When the old-earther's offer nothing that matches the flood account, you lose
to the YEC by default. And to say things like Davis Young does, makes the
people in the pews quite nervous. He writes:

"The range of suggestions for interpretation of these and other
portions of the biblical text indicates that concordism has not
given us reliable answers about relating the text to scientific
questions. The Christian concodist still does not know from God's
Word what happened on the second day of creation or how the flood
occurred. Despite many attempts, concordism has not successfully
explained the making of the sun, moon, ans stars on the fourth day.

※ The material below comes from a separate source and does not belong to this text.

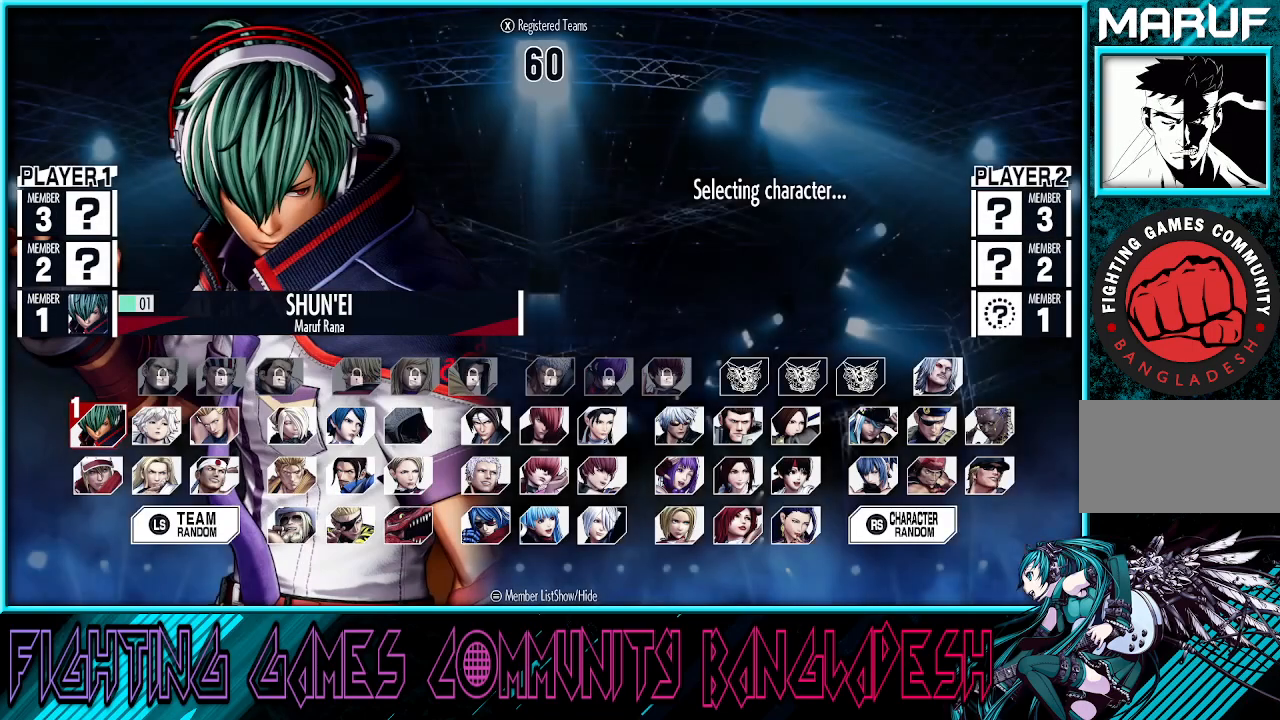
{"buttons": [], "left_stick": "center", "events": []}
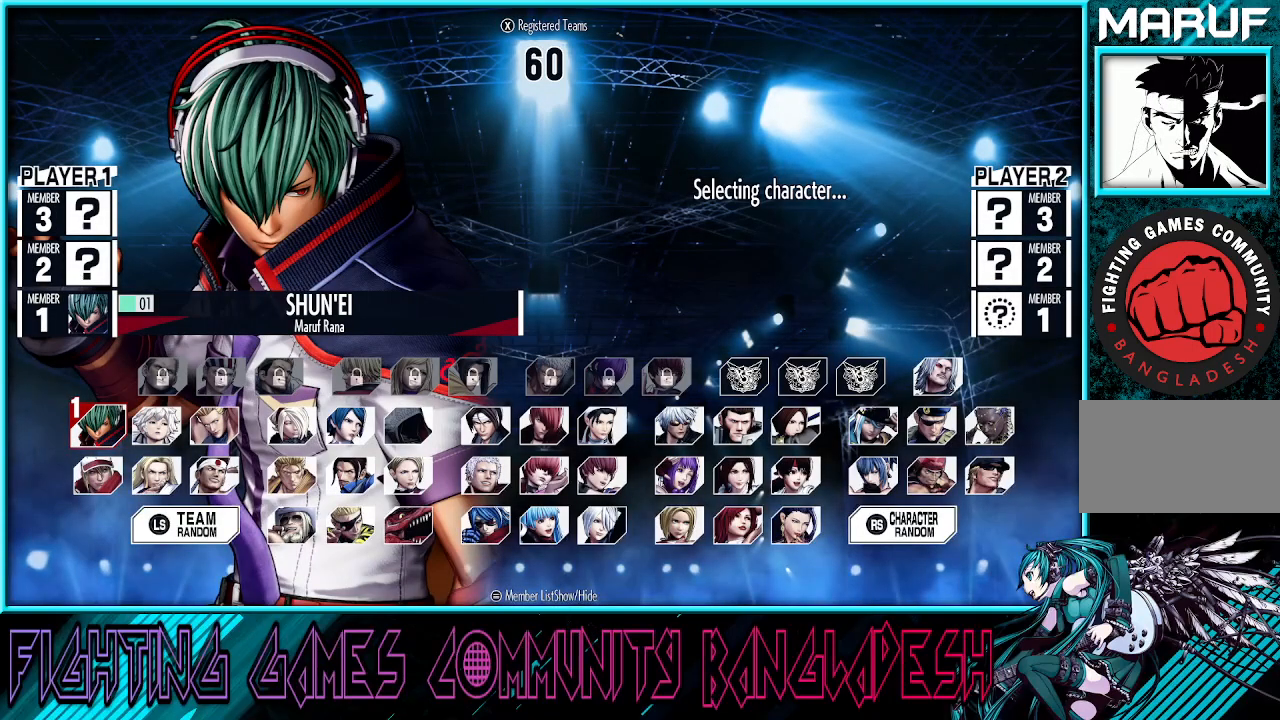
{"buttons": [], "left_stick": "center", "events": []}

Nor has concordism accounted for the creation of vegetation on day
three prior to the appearance of sea creatures in relation to the
prior appearance of sea life as disclosed by paleontology. As more
and more concordist suggestions have been advanced in light of the
latest developments in science, one becomes increasingly suspicious
that the biblical text has been pressed into the service of a task
for which it was not intended. I sense that the Bible does not,
even incidentally, provide answers to detailed technical questions
about the structure and history of the cosmos. Scripture contains
no anticipations about the physical development of the cosmos that
awaited the scientific discoveries of the nineteenth and twentieth
(or future!) centuries to be brought into the open."~Davis A.

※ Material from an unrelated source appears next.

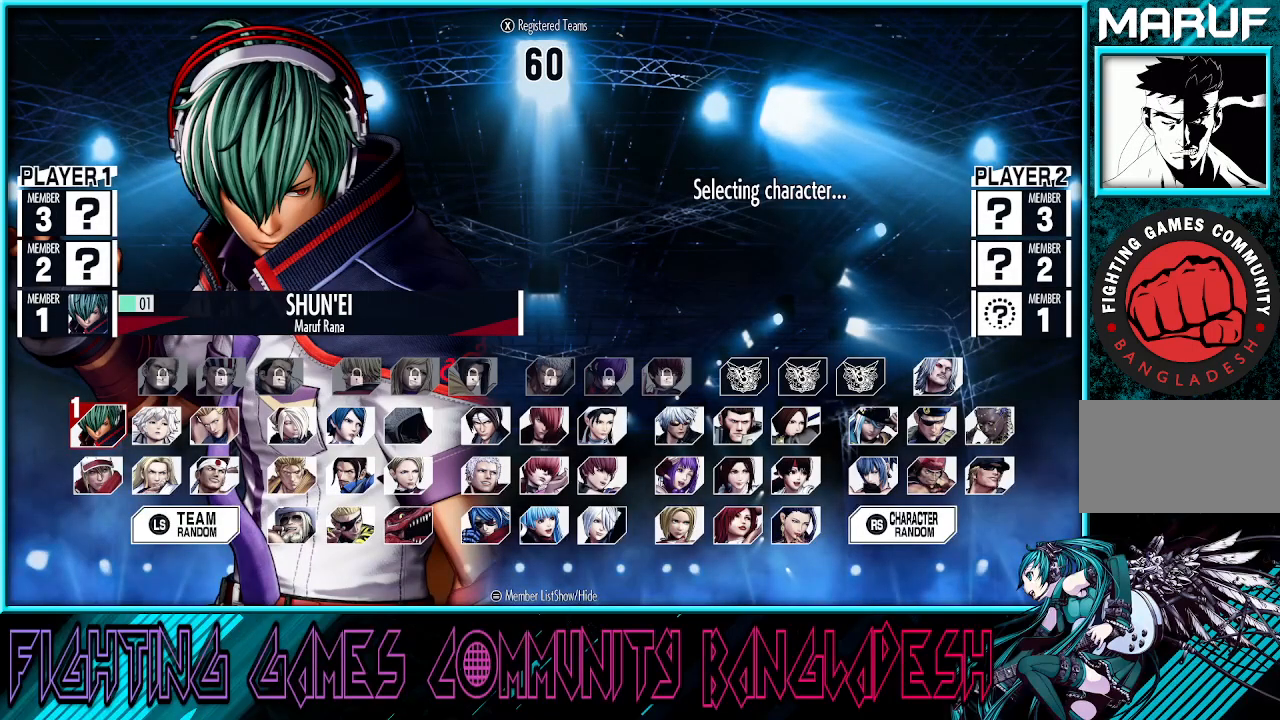
{"buttons": [], "left_stick": "right", "events": [[233, "left_stick", "right"], [417, "left_stick", "center"], [467, "left_stick", "right"]]}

Young, Scripture in the Hands of Geologists, Part Two," Westminster
Theological Journal, 49, 1987, p. 290

When you consider that most people in the pews believe that the Bible is the
Word of God, why would a God inspire a book which has no knowledge about his
creation. This is what is causing the old-earthers to lose the battle within
Christianity.

We must challenge the science of the YEC, but maybe they are correct to
challenge the standard old-earth theology which denies historicity to early
Genesis. I think I have something which offers an out to this dilemma.